An unmarked grave covers multiple sins ” sins against nature. According to San Diego Zoo officials, useless elephants must be disposed of quickly and quietly. So Carol, the Asian elephant used by the zoo for more than 20 years as its ambassador and famous for her television appearances on “The Tonight Show,” Merv Griffin’s TV show and Glad bag commercials, was buried at the Wild Animal Park last week; not out of love, but because her lifeless 3-ton body was deemed too cumbersome to transport 30 miles to the zoo’s customary burial ground, the grisly “tissue digester.”
Carol was simply one more in a long line of elephants who have met an untimely death at the hands of the San Diego Zoological Society. In 2003, the Wild Animal Park discarded three aging African elephants in order to make room for young breeding-age elephants imported from the wild. Refusing to move the older elephants to a sanctuary, park officials instead sent them to Chicago’s Lincoln Park Zoo. As predicted by many elephant experts, all three were dead in less than two years, well in advance of their normal lifespan.

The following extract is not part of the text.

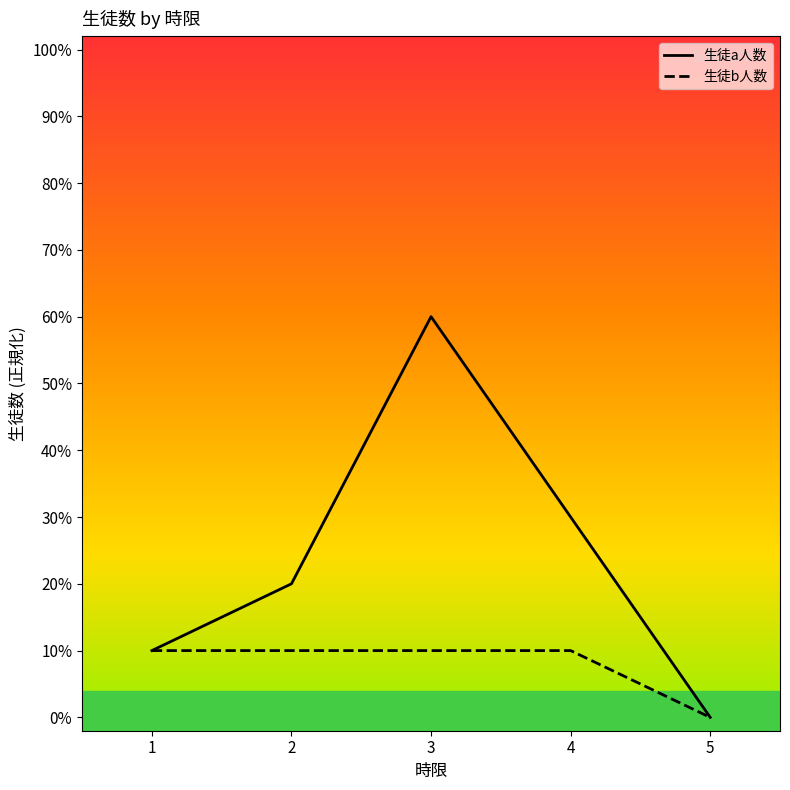

What is the average value of the 生徒b人数 series?

0.1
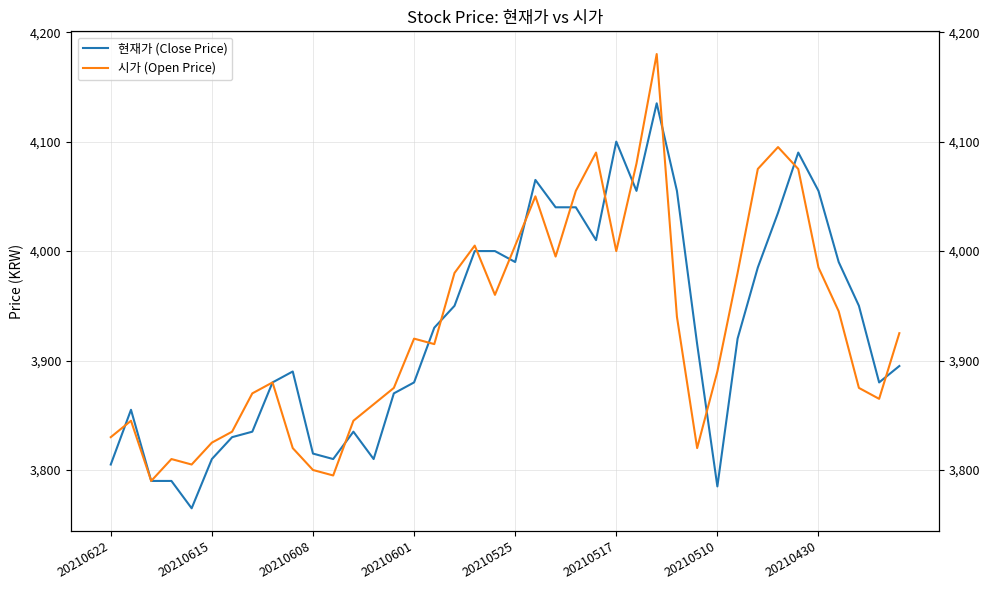

Count the number of categories in the chart.

40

Fifteen Asian elephants have died at the Wild Animal Park since 1960. The average age at death was only 11.6 years, compared to 60 to 70 years, the normal lifespan of an elephant in the wild, when unmolested by man. Carol was 39.
There was no excuse for Carol’s premature death. Although Asians are forest animals who would normally spend their lives walking miles every day on soft forest terrain, she was chained by two legs on a concrete floor for more than half of her life, even after elephant managers were aware that such confinement and immobility greatly precipitate a variety of health problems, including chronic foot infection and degenerative arthritis. The San Diego Zoo had ample resources to create a more healthful environment for Carol but was in no hurry to do so. One can only conclude that they either did not know what they were doing, or did not care ” either of which demonstrates that the San Diego Zoo should not be keeping the world’s largest land mammal in captivity.

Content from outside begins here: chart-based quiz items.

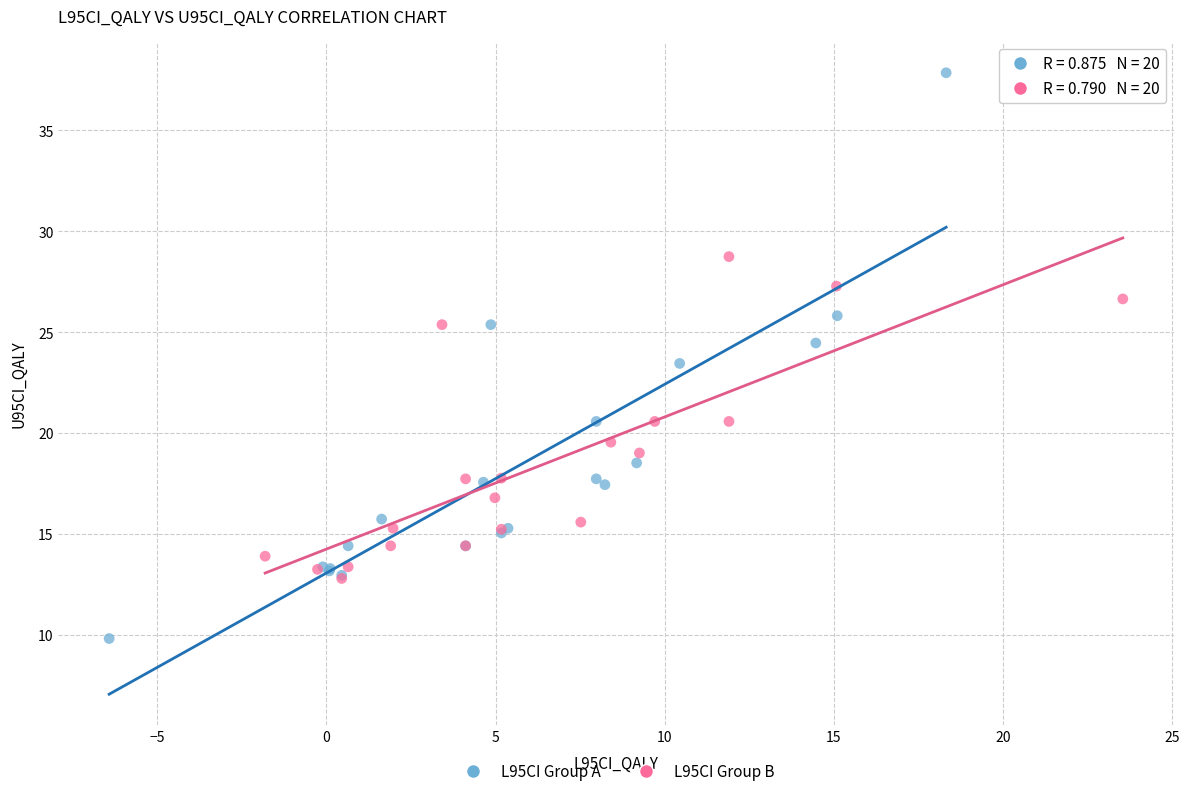

Which series contains the highest Y value?

L95CI Group A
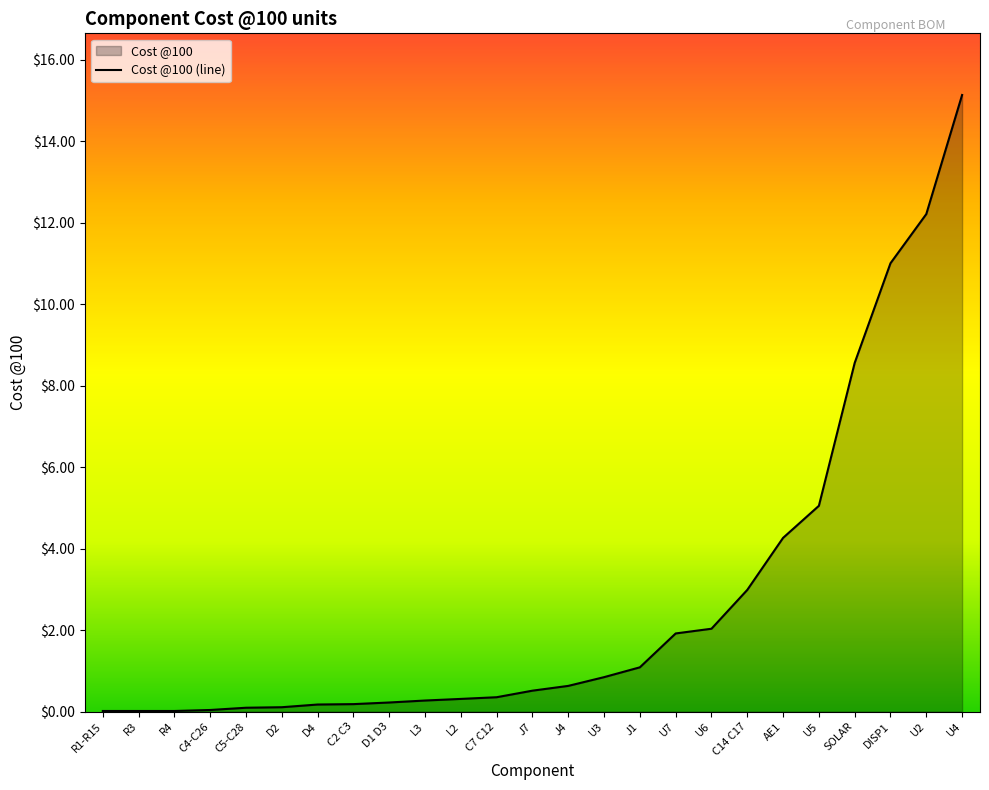

What is the difference between the maximum and minimum values?

15.1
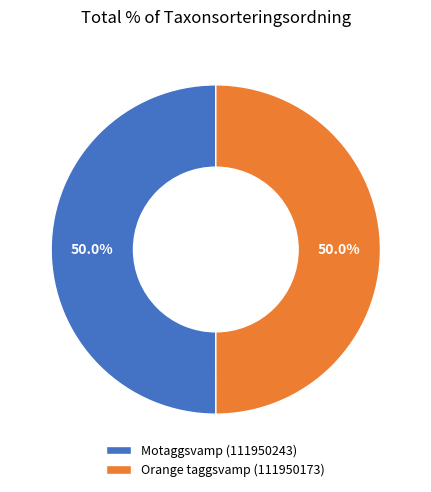

What is the ratio of the value at Orange taggsvamp (111950173) to the value at Motaggsvamp (111950243)?

1.0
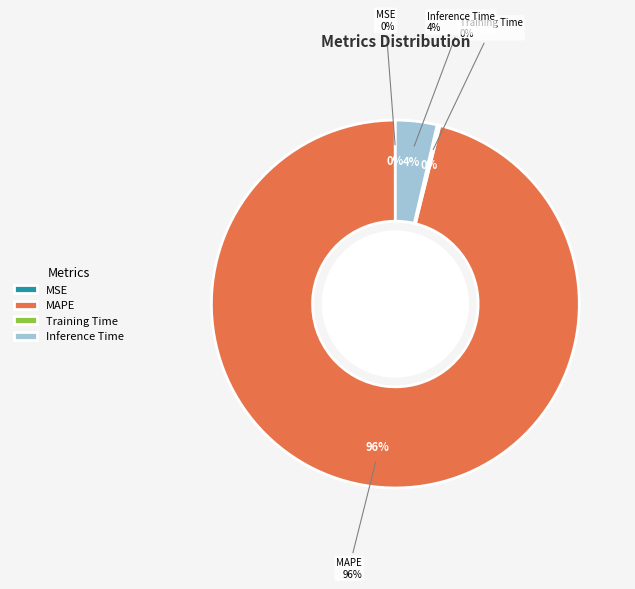

Is it true that MAPE is 96% of the pie?

True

Four years ago, the international organization In Defense of Animals (IDA) began to expose the vicious cycle of foot and joint injury and disease in captive elephants with information obtained through state open-record laws.
“The pain and suffering that elephants endure is often hidden by the massive use of pain-killers and anti-inflammatory medicines,” states Dr. Elliot Katz of IDA. “The research of IDA staff has identified many elephants in critical need of urgent intervention.”
Since that time, nine U.S. zoos and several in the U.K. have either closed their elephant exhibits or announced plans to phase out their displays. Sadly, the San Diego Zoo is not among them. Instead of taking the lead in doing the right thing, the San Diego Zoo is bringing up the rear with plans for more elephants and a new elephant enclosure comprising a paltry four acres. In the wild, elephants walk 20 to 25 miles a day.
In perhaps the most arrogant and shameless display of misinformation yet, the Zoological Society has the audacity to be promoting television ads that portray animals in the wild begging to leave their forest homes in favor of life in captivity at the San Diego Zoo.
The zoo claims its captives are “ambassadors for the wild,” but now sends the message that the wild is undesirable and unworthy of protection.
We who care about elephants must join Dr. Katz, IDA and The Elephant Alliance in their commitment to end the zoo industry’s terrible and purposeful mistreatment of these gentle giants. Dr. Katz states, “It is time to re-evaluate the ethics and morality of keeping elephants in such unnatural and abusive situations.” The Elephant Alliance believes that the time has come to prohibit the keeping of elephants in captivity.
” Florence Lambert of La Jolla is the founder and director of The Elephant Alliance.